**About this exercise**
Output exactly the lines that come between the start of the material and the line containing "18: (440, 168, 0.69)", both ends included, with the pictures omitted.
──────
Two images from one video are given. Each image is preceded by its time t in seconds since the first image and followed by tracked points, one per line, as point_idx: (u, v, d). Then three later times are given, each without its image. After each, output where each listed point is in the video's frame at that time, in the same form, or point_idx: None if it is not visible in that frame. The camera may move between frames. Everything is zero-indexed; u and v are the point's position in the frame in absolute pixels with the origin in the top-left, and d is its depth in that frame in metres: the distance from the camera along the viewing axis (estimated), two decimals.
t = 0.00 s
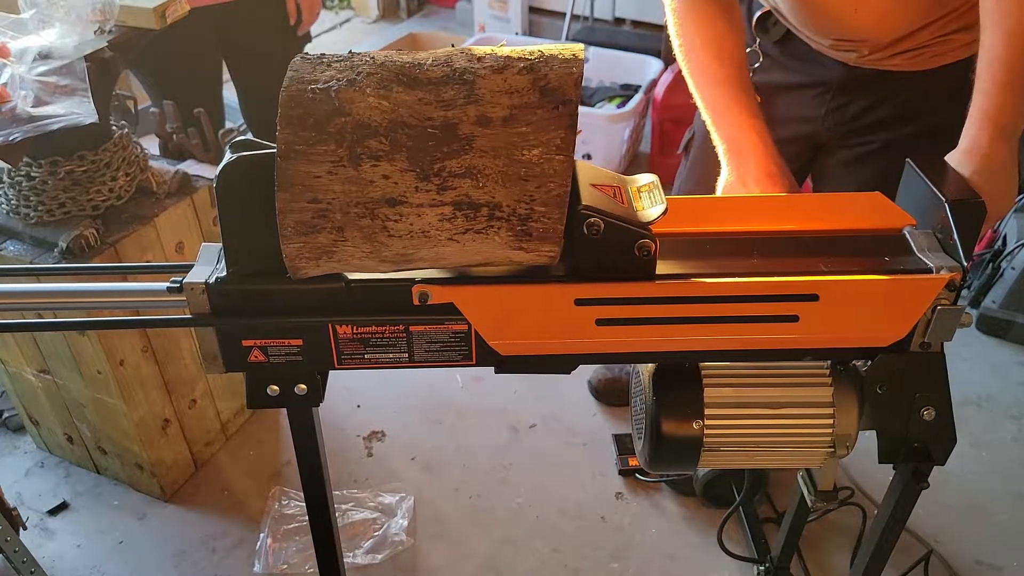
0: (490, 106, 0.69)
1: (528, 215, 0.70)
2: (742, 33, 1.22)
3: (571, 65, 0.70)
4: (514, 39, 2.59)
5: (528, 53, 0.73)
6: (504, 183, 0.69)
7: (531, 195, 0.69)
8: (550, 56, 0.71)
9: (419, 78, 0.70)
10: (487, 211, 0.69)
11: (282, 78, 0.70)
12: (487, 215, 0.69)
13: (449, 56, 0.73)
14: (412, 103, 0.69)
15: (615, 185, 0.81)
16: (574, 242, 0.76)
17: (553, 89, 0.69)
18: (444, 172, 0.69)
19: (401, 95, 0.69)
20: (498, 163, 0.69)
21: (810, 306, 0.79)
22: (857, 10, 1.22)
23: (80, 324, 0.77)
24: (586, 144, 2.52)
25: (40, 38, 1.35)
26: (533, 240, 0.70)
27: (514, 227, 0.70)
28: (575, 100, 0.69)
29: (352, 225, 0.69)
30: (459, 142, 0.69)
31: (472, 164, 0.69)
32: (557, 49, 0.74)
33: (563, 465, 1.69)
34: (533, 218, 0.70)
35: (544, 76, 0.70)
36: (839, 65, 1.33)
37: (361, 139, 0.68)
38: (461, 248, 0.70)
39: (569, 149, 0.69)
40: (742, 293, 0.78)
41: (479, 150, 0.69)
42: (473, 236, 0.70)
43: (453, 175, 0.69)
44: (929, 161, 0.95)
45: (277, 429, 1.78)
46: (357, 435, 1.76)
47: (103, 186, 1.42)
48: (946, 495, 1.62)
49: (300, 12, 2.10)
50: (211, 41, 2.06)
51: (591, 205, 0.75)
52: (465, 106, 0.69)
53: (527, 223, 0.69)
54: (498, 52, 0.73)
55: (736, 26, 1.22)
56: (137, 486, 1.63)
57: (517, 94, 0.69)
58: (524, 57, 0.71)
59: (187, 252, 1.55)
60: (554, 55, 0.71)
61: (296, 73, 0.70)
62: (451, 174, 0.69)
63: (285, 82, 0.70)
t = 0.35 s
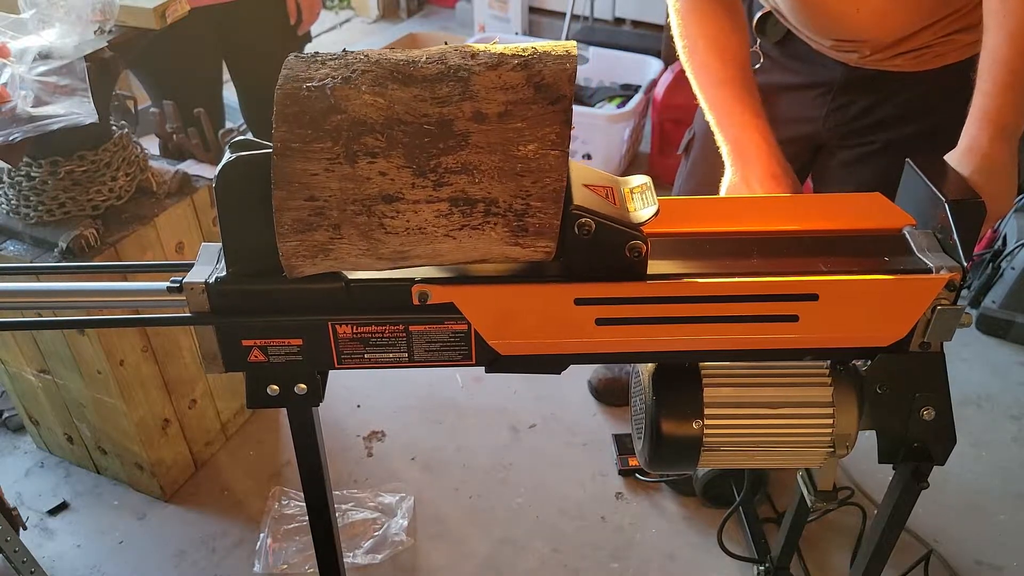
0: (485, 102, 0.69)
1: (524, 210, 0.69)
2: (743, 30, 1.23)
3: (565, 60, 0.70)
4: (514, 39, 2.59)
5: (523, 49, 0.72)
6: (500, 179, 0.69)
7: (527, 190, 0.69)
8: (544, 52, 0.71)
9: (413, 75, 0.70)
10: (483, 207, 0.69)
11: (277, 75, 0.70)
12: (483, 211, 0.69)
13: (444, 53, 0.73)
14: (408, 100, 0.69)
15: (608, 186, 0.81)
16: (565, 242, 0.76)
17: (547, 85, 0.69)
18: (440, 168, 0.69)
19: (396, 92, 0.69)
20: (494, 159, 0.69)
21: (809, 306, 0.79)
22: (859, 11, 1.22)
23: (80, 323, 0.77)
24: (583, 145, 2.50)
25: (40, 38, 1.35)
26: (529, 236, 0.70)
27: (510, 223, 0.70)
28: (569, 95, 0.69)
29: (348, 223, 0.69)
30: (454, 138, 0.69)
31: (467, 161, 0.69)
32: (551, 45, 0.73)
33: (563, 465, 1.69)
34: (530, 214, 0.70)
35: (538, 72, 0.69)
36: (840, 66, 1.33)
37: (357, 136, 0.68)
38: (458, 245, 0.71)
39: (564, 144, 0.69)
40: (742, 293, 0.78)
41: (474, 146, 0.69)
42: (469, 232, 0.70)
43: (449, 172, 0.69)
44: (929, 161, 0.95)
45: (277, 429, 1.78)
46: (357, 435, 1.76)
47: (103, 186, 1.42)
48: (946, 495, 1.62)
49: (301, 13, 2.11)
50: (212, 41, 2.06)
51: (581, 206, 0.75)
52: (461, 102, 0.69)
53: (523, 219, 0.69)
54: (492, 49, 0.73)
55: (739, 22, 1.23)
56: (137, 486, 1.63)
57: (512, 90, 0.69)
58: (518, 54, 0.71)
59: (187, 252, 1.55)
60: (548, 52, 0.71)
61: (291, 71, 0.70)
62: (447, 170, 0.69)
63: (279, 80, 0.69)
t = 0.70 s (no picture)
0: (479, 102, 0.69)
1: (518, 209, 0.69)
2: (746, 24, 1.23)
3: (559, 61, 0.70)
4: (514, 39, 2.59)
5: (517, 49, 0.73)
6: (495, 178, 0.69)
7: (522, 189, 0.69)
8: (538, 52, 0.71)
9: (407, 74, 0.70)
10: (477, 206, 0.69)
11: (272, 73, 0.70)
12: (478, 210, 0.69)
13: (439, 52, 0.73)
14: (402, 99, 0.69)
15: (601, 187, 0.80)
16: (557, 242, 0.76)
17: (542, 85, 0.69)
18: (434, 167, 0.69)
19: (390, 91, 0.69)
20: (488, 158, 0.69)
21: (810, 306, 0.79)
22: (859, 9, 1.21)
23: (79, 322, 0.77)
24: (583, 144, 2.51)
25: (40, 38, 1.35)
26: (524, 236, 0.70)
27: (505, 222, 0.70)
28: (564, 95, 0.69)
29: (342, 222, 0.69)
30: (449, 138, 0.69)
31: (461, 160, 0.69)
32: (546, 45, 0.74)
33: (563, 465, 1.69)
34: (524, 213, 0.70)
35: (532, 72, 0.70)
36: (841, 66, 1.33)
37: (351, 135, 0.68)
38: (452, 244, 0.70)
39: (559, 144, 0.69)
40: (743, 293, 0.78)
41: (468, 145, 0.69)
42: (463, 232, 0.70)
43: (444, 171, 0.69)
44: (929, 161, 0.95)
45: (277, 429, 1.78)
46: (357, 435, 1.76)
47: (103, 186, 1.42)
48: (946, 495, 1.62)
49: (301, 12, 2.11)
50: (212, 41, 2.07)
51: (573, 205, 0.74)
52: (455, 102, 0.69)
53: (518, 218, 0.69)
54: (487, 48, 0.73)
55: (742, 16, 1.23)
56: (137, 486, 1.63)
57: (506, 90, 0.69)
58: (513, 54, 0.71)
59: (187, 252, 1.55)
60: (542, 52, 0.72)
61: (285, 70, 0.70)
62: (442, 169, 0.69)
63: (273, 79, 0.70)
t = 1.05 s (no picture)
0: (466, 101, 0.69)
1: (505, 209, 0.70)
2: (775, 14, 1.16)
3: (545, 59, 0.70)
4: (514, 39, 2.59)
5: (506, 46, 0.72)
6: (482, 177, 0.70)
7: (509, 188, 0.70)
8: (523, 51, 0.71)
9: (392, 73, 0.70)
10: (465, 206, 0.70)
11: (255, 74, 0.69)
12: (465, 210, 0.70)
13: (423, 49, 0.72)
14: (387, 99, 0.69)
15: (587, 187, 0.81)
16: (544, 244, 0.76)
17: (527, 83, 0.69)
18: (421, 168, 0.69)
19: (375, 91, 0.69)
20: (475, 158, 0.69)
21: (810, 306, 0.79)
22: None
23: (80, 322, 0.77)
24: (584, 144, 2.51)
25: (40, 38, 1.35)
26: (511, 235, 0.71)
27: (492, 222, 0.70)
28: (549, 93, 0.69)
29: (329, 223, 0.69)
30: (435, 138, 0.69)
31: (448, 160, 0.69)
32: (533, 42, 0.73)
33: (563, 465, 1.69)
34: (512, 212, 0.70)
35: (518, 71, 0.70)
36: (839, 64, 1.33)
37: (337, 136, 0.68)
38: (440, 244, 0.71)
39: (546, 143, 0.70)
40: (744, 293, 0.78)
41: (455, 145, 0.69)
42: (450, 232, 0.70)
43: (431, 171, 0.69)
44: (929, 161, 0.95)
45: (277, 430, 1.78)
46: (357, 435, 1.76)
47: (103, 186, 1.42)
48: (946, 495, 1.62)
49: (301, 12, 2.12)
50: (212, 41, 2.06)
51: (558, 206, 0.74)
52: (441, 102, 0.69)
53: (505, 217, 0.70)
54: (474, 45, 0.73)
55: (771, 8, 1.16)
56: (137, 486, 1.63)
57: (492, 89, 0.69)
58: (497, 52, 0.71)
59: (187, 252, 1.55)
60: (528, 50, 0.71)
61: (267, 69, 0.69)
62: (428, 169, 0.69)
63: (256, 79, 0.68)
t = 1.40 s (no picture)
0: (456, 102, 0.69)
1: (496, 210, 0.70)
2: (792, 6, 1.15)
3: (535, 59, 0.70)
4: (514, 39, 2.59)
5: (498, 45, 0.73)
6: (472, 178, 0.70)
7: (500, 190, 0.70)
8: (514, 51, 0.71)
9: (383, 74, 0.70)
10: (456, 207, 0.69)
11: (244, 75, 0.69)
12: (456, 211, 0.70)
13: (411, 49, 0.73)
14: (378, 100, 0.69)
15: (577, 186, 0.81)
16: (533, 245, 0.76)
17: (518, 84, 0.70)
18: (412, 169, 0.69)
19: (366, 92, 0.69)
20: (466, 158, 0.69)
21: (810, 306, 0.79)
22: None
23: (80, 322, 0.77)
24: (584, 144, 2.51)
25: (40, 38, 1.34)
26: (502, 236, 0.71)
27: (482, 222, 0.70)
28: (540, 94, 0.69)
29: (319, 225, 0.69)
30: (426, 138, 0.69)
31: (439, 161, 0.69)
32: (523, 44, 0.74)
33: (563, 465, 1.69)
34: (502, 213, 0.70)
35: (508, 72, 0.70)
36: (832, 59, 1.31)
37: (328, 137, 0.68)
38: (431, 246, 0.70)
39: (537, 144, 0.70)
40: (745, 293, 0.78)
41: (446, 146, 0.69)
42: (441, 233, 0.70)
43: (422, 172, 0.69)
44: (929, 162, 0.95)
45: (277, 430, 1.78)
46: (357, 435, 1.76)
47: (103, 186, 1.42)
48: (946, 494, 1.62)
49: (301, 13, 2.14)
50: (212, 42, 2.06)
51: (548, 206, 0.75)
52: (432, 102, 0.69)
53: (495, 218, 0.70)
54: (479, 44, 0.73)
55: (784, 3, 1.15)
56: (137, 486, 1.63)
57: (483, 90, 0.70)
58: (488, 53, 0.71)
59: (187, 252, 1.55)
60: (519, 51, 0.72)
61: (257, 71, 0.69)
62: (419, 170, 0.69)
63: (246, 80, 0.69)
──────
**Your response**
Two images from one video are given. Each image is preceded by its time t in seconds since the first image and followed by tracked points, one per line, as point_idx: (u, v, d). Then three later times are given, each without its image. After each, output where each listed point is in the video's frame at that time, in the same form, or point_idx: None if it is not visible in that frame. The camera may move between frames. Everything is zero-indexed; u and v are the point's position in the frame in absolute pixels with the origin in the top-left, and d is its depth in that frame in metres: the distance from the camera along the viewing axis (estimated), two decimals.
t = 0.00 s
0: (490, 106, 0.69)
1: (528, 215, 0.70)
2: (742, 33, 1.22)
3: (571, 65, 0.70)
4: (514, 39, 2.59)
5: (528, 53, 0.73)
6: (504, 183, 0.69)
7: (531, 195, 0.69)
8: (550, 56, 0.71)
9: (419, 78, 0.70)
10: (487, 211, 0.69)
11: (282, 78, 0.70)
12: (487, 215, 0.69)
13: (449, 56, 0.73)
14: (412, 103, 0.69)
15: (615, 185, 0.81)
16: (574, 242, 0.76)
17: (553, 89, 0.69)
18: (444, 172, 0.69)
19: (401, 95, 0.69)
20: (498, 163, 0.69)
21: (810, 306, 0.79)
22: (857, 10, 1.22)
23: (80, 324, 0.77)
24: (586, 144, 2.52)
25: (40, 38, 1.35)
26: (533, 240, 0.70)
27: (514, 227, 0.70)
28: (575, 100, 0.69)
29: (352, 225, 0.69)
30: (459, 142, 0.69)
31: (472, 164, 0.69)
32: (557, 49, 0.74)
33: (563, 465, 1.69)
34: (533, 218, 0.70)
35: (544, 76, 0.70)
36: (839, 65, 1.33)
37: (361, 139, 0.68)
38: (461, 248, 0.70)
39: (569, 149, 0.69)
40: (742, 293, 0.78)
41: (479, 150, 0.69)
42: (473, 236, 0.70)
43: (453, 175, 0.69)
44: (929, 161, 0.95)
45: (277, 429, 1.78)
46: (357, 435, 1.76)
47: (103, 186, 1.42)
48: (946, 495, 1.62)
49: (300, 12, 2.10)
50: (211, 41, 2.06)
51: (591, 205, 0.75)
52: (465, 106, 0.69)
53: (527, 223, 0.69)
54: (498, 52, 0.73)
55: (736, 26, 1.22)
56: (137, 486, 1.63)
57: (517, 94, 0.69)
58: (524, 57, 0.71)
59: (187, 252, 1.55)
60: (554, 55, 0.71)
61: (296, 73, 0.70)
62: (451, 174, 0.69)
63: (285, 82, 0.70)
t = 0.35 s
0: (485, 102, 0.69)
1: (524, 210, 0.69)
2: (743, 30, 1.23)
3: (565, 60, 0.70)
4: (514, 39, 2.59)
5: (523, 49, 0.72)
6: (500, 179, 0.69)
7: (527, 190, 0.69)
8: (544, 52, 0.71)
9: (413, 75, 0.70)
10: (483, 207, 0.69)
11: (277, 75, 0.70)
12: (483, 211, 0.69)
13: (444, 53, 0.73)
14: (408, 100, 0.69)
15: (608, 186, 0.81)
16: (565, 242, 0.76)
17: (547, 85, 0.69)
18: (440, 168, 0.69)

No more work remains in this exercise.